◆ TASK GOAL ◆
Word for word, restate the listing; omit the pictures.

[[ SOURCE RECORDS, beginning ]]

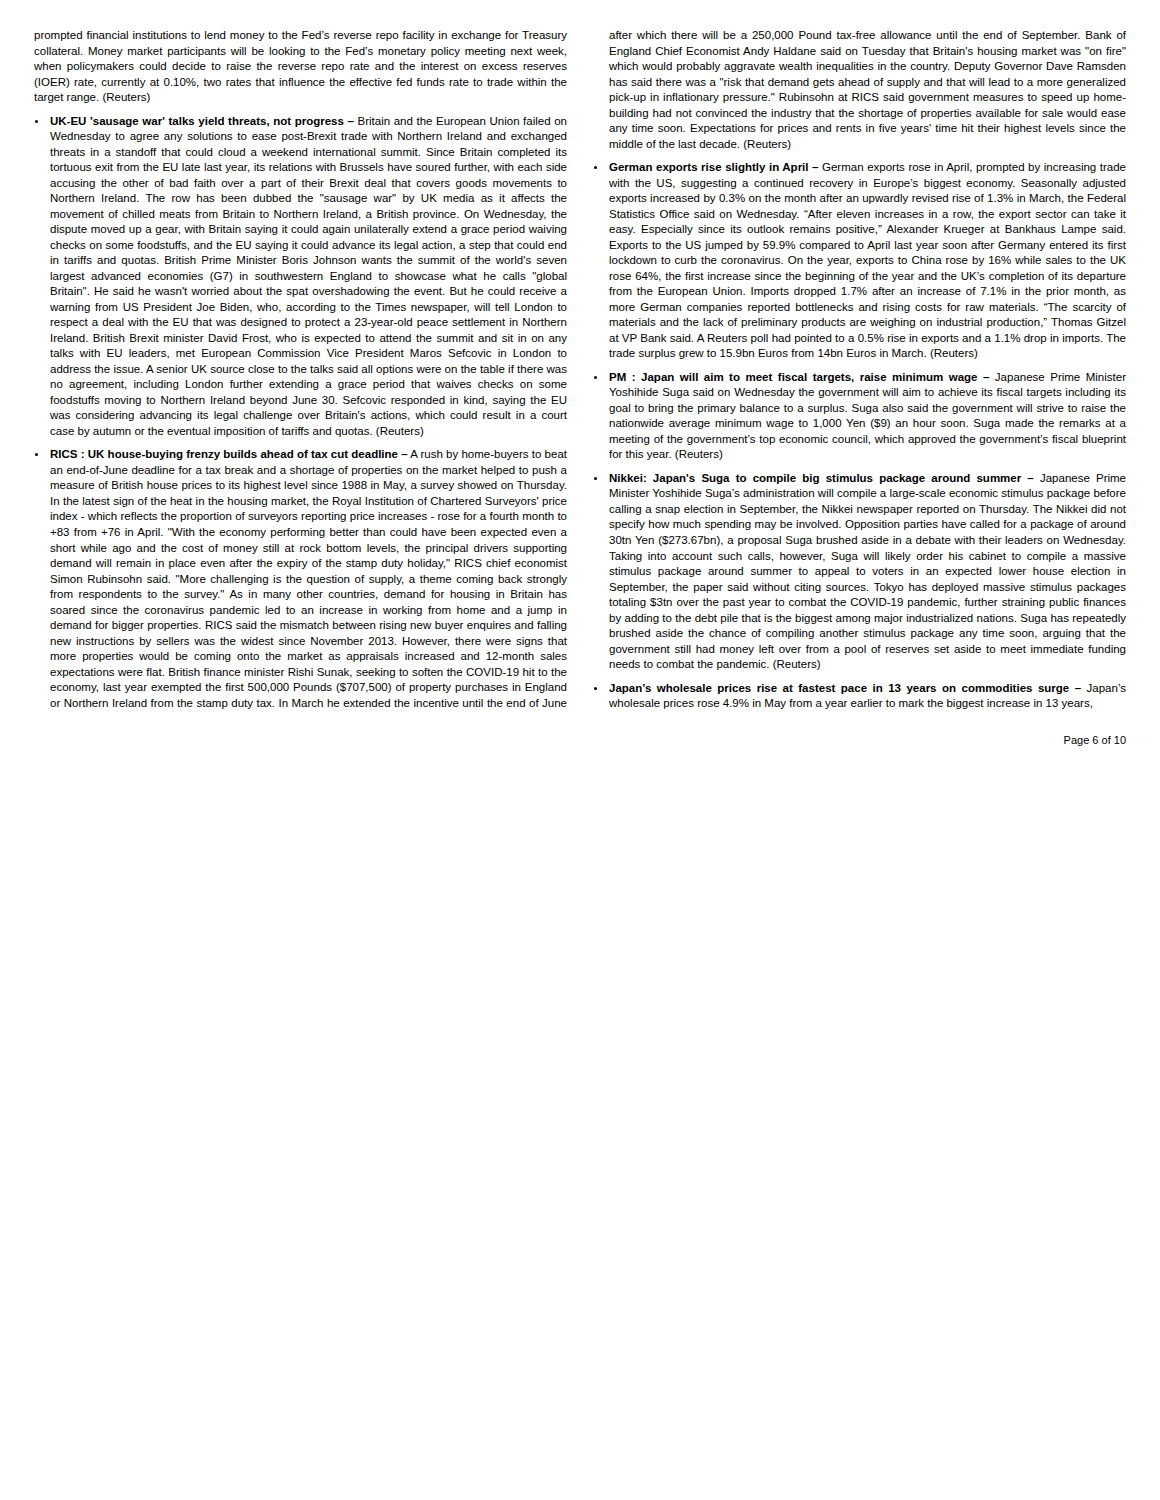prompted financial institutions to lend money to the Fed’s reverse repo facility in exchange for Treasury collateral. Money market participants will be looking to the Fed’s monetary policy meeting next week, when policymakers could decide to raise the reverse repo rate and the interest on excess reserves (IOER) rate, currently at 0.10%, two rates that influence the effective fed funds rate to trade within the target range. (Reuters)
UK-EU 'sausage war' talks yield threats, not progress – Britain and the European Union failed on Wednesday to agree any solutions to ease post-Brexit trade with Northern Ireland and exchanged threats in a standoff that could cloud a weekend international summit. Since Britain completed its tortuous exit from the EU late last year, its relations with Brussels have soured further, with each side accusing the other of bad faith over a part of their Brexit deal that covers goods movements to Northern Ireland. The row has been dubbed the "sausage war" by UK media as it affects the movement of chilled meats from Britain to Northern Ireland, a British province. On Wednesday, the dispute moved up a gear, with Britain saying it could again unilaterally extend a grace period waiving checks on some foodstuffs, and the EU saying it could advance its legal action, a step that could end in tariffs and quotas. British Prime Minister Boris Johnson wants the summit of the world's seven largest advanced economies (G7) in southwestern England to showcase what he calls "global Britain". He said he wasn't worried about the spat overshadowing the event. But he could receive a warning from US President Joe Biden, who, according to the Times newspaper, will tell London to respect a deal with the EU that was designed to protect a 23-year-old peace settlement in Northern Ireland. British Brexit minister David Frost, who is expected to attend the summit and sit in on any talks with EU leaders, met European Commission Vice President Maros Sefcovic in London to address the issue. A senior UK source close to the talks said all options were on the table if there was no agreement, including London further extending a grace period that waives checks on some foodstuffs moving to Northern Ireland beyond June 30. Sefcovic responded in kind, saying the EU was considering advancing its legal challenge over Britain's actions, which could result in a court case by autumn or the eventual imposition of tariffs and quotas. (Reuters)
RICS : UK house-buying frenzy builds ahead of tax cut deadline – A rush by home-buyers to beat an end-of-June deadline for a tax break and a shortage of properties on the market helped to push a measure of British house prices to its highest level since 1988 in May, a survey showed on Thursday. In the latest sign of the heat in the housing market, the Royal Institution of Chartered Surveyors' price index - which reflects the proportion of surveyors reporting price increases - rose for a fourth month to +83 from +76 in April. "With the economy performing better than could have been expected even a short while ago and the cost of money still at rock bottom levels, the principal drivers supporting demand will remain in place even after the expiry of the stamp duty holiday," RICS chief economist Simon Rubinsohn said. "More challenging is the question of supply, a theme coming back strongly from respondents to the survey." As in many other countries, demand for housing in Britain has soared since the coronavirus pandemic led to an increase in working from home and a jump in demand for bigger properties. RICS said the mismatch between rising new buyer enquires and falling new instructions by sellers was the widest since November 2013. However, there were signs that more properties would be coming onto the market as appraisals increased and 12-month sales expectations were flat. British finance minister Rishi Sunak, seeking to soften the COVID-19 hit to the economy, last year exempted the first 500,000 Pounds ($707,500) of property purchases in England or Northern Ireland from the stamp duty tax. In March he extended the incentive until the end of June after which there will be a 250,000 Pound tax-free allowance until the end of September. Bank of England Chief Economist Andy Haldane said on Tuesday that Britain's housing market was "on fire" which would probably aggravate wealth inequalities in the country. Deputy Governor Dave Ramsden has said there was a "risk that demand gets ahead of supply and that will lead to a more generalized pick-up in inflationary pressure." Rubinsohn at RICS said government measures to speed up home-building had not convinced the industry that the shortage of properties available for sale would ease any time soon. Expectations for prices and rents in five years' time hit their highest levels since the middle of the last decade. (Reuters)
German exports rise slightly in April – German exports rose in April, prompted by increasing trade with the US, suggesting a continued recovery in Europe’s biggest economy. Seasonally adjusted exports increased by 0.3% on the month after an upwardly revised rise of 1.3% in March, the Federal Statistics Office said on Wednesday. “After eleven increases in a row, the export sector can take it easy. Especially since its outlook remains positive,” Alexander Krueger at Bankhaus Lampe said. Exports to the US jumped by 59.9% compared to April last year soon after Germany entered its first lockdown to curb the coronavirus. On the year, exports to China rose by 16% while sales to the UK rose 64%, the first increase since the beginning of the year and the UK’s completion of its departure from the European Union. Imports dropped 1.7% after an increase of 7.1% in the prior month, as more German companies reported bottlenecks and rising costs for raw materials. “The scarcity of materials and the lack of preliminary products are weighing on industrial production,” Thomas Gitzel at VP Bank said. A Reuters poll had pointed to a 0.5% rise in exports and a 1.1% drop in imports. The trade surplus grew to 15.9bn Euros from 14bn Euros in March. (Reuters)
PM : Japan will aim to meet fiscal targets, raise minimum wage – Japanese Prime Minister Yoshihide Suga said on Wednesday the government will aim to achieve its fiscal targets including its goal to bring the primary balance to a surplus. Suga also said the government will strive to raise the nationwide average minimum wage to 1,000 Yen ($9) an hour soon. Suga made the remarks at a meeting of the government’s top economic council, which approved the government’s fiscal blueprint for this year. (Reuters)
Nikkei: Japan's Suga to compile big stimulus package around summer – Japanese Prime Minister Yoshihide Suga’s administration will compile a large-scale economic stimulus package before calling a snap election in September, the Nikkei newspaper reported on Thursday. The Nikkei did not specify how much spending may be involved. Opposition parties have called for a package of around 30tn Yen ($273.67bn), a proposal Suga brushed aside in a debate with their leaders on Wednesday. Taking into account such calls, however, Suga will likely order his cabinet to compile a massive stimulus package around summer to appeal to voters in an expected lower house election in September, the paper said without citing sources. Tokyo has deployed massive stimulus packages totaling $3tn over the past year to combat the COVID-19 pandemic, further straining public finances by adding to the debt pile that is the biggest among major industrialized nations. Suga has repeatedly brushed aside the chance of compiling another stimulus package any time soon, arguing that the government still had money left over from a pool of reserves set aside to meet immediate funding needs to combat the pandemic. (Reuters)
Japan’s wholesale prices rise at fastest pace in 13 years on commodities surge – Japan’s wholesale prices rose 4.9% in May from a year earlier to mark the biggest increase in 13 years,
Page 6 of 10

[[ SOURCE RECORDS, end ]]

◆ RESULT OF THE EXERCISE ◆
prompted financial institutions to lend money to the Fed’s reverse repo facility in exchange for Treasury collateral. Money market participants will be looking to the Fed’s monetary policy meeting next week, when policymakers could decide to raise the reverse repo rate and the interest on excess reserves (IOER) rate, currently at 0.10%, two rates that influence the effective fed funds rate to trade within the target range. (Reuters)
UK-EU 'sausage war' talks yield threats, not progress – Britain and the European Union failed on Wednesday to agree any solutions to ease post-Brexit trade with Northern Ireland and exchanged threats in a standoff that could cloud a weekend international summit. Since Britain completed its tortuous exit from the EU late last year, its relations with Brussels have soured further, with each side accusing the other of bad faith over a part of their Brexit deal that covers goods movements to Northern Ireland. The row has been dubbed the "sausage war" by UK media as it affects the movement of chilled meats from Britain to Northern Ireland, a British province. On Wednesday, the dispute moved up a gear, with Britain saying it could again unilaterally extend a grace period waiving checks on some foodstuffs, and the EU saying it could advance its legal action, a step that could end in tariffs and quotas. British Prime Minister Boris Johnson wants the summit of the world's seven largest advanced economies (G7) in southwestern England to showcase what he calls "global Britain". He said he wasn't worried about the spat overshadowing the event. But he could receive a warning from US President Joe Biden, who, according to the Times newspaper, will tell London to respect a deal with the EU that was designed to protect a 23-year-old peace settlement in Northern Ireland. British Brexit minister David Frost, who is expected to attend the summit and sit in on any talks with EU leaders, met European Commission Vice President Maros Sefcovic in London to address the issue. A senior UK source close to the talks said all options were on the table if there was no agreement, including London further extending a grace period that waives checks on some foodstuffs moving to Northern Ireland beyond June 30. Sefcovic responded in kind, saying the EU was considering advancing its legal challenge over Britain's actions, which could result in a court case by autumn or the eventual imposition of tariffs and quotas. (Reuters)
RICS : UK house-buying frenzy builds ahead of tax cut deadline – A rush by home-buyers to beat an end-of-June deadline for a tax break and a shortage of properties on the market helped to push a measure of British house prices to its highest level since 1988 in May, a survey showed on Thursday. In the latest sign of the heat in the housing market, the Royal Institution of Chartered Surveyors' price index - which reflects the proportion of surveyors reporting price increases - rose for a fourth month to +83 from +76 in April. "With the economy performing better than could have been expected even a short while ago and the cost of money still at rock bottom levels, the principal drivers supporting demand will remain in place even after the expiry of the stamp duty holiday," RICS chief economist Simon Rubinsohn said. "More challenging is the question of supply, a theme coming back strongly from respondents to the survey." As in many other countries, demand for housing in Britain has soared since the coronavirus pandemic led to an increase in working from home and a jump in demand for bigger properties. RICS said the mismatch between rising new buyer enquires and falling new instructions by sellers was the widest since November 2013. However, there were signs that more properties would be coming onto the market as appraisals increased and 12-month sales expectations were flat. British finance minister Rishi Sunak, seeking to soften the COVID-19 hit to the economy, last year exempted the first 500,000 Pounds ($707,500) of property purchases in England or Northern Ireland from the stamp duty tax. In March he extended the incentive until the end of June after which there will be a 250,000 Pound tax-free allowance until the end of September. Bank of England Chief Economist Andy Haldane said on Tuesday that Britain's housing market was "on fire" which would probably aggravate wealth inequalities in the country. Deputy Governor Dave Ramsden has said there was a "risk that demand gets ahead of supply and that will lead to a more generalized pick-up in inflationary pressure." Rubinsohn at RICS said government measures to speed up home-building had not convinced the industry that the shortage of properties available for sale would ease any time soon. Expectations for prices and rents in five years' time hit their highest levels since the middle of the last decade. (Reuters)
German exports rise slightly in April – German exports rose in April, prompted by increasing trade with the US, suggesting a continued recovery in Europe’s biggest economy. Seasonally adjusted exports increased by 0.3% on the month after an upwardly revised rise of 1.3% in March, the Federal Statistics Office said on Wednesday. “After eleven increases in a row, the export sector can take it easy. Especially since its outlook remains positive,” Alexander Krueger at Bankhaus Lampe said. Exports to the US jumped by 59.9% compared to April last year soon after Germany entered its first lockdown to curb the coronavirus. On the year, exports to China rose by 16% while sales to the UK rose 64%, the first increase since the beginning of the year and the UK’s completion of its departure from the European Union. Imports dropped 1.7% after an increase of 7.1% in the prior month, as more German companies reported bottlenecks and rising costs for raw materials. “The scarcity of materials and the lack of preliminary products are weighing on industrial production,” Thomas Gitzel at VP Bank said. A Reuters poll had pointed to a 0.5% rise in exports and a 1.1% drop in imports. The trade surplus grew to 15.9bn Euros from 14bn Euros in March. (Reuters)
PM : Japan will aim to meet fiscal targets, raise minimum wage – Japanese Prime Minister Yoshihide Suga said on Wednesday the government will aim to achieve its fiscal targets including its goal to bring the primary balance to a surplus. Suga also said the government will strive to raise the nationwide average minimum wage to 1,000 Yen ($9) an hour soon. Suga made the remarks at a meeting of the government’s top economic council, which approved the government’s fiscal blueprint for this year. (Reuters)
Nikkei: Japan's Suga to compile big stimulus package around summer – Japanese Prime Minister Yoshihide Suga’s administration will compile a large-scale economic stimulus package before calling a snap election in September, the Nikkei newspaper reported on Thursday. The Nikkei did not specify how much spending may be involved. Opposition parties have called for a package of around 30tn Yen ($273.67bn), a proposal Suga brushed aside in a debate with their leaders on Wednesday. Taking into account such calls, however, Suga will likely order his cabinet to compile a massive stimulus package around summer to appeal to voters in an expected lower house election in September, the paper said without citing sources. Tokyo has deployed massive stimulus packages totaling $3tn over the past year to combat the COVID-19 pandemic, further straining public finances by adding to the debt pile that is the biggest among major industrialized nations. Suga has repeatedly brushed aside the chance of compiling another stimulus package any time soon, arguing that the government still had money left over from a pool of reserves set aside to meet immediate funding needs to combat the pandemic. (Reuters)
Japan’s wholesale prices rise at fastest pace in 13 years on commodities surge – Japan’s wholesale prices rose 4.9% in May from a year earlier to mark the biggest increase in 13 years,
Page 6 of 10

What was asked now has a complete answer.